In the entries below, count each line holding the word "image". Answer with the total alone.

Provided records Start Marker

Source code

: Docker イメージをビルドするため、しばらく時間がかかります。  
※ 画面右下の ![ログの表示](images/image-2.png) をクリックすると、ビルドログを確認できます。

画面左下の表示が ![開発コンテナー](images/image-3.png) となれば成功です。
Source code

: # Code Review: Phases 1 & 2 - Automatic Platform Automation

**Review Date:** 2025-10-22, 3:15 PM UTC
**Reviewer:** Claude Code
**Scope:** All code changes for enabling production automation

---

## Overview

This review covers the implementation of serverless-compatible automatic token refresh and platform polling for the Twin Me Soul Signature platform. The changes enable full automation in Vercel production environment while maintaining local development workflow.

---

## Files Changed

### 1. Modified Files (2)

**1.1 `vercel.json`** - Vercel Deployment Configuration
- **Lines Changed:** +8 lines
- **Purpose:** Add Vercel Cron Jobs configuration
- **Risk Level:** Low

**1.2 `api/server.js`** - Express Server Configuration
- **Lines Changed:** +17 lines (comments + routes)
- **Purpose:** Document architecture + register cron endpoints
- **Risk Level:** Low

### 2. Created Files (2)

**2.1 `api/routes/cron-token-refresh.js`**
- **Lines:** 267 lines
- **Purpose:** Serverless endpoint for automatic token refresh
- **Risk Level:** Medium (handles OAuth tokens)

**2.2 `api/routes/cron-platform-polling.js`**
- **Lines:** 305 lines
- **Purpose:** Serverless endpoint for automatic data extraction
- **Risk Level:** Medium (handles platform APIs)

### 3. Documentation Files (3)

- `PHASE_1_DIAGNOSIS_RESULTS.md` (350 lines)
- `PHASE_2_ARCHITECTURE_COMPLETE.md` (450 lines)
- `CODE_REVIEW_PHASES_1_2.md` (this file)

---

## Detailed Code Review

Provided records End Marker

→ **Written solution**
2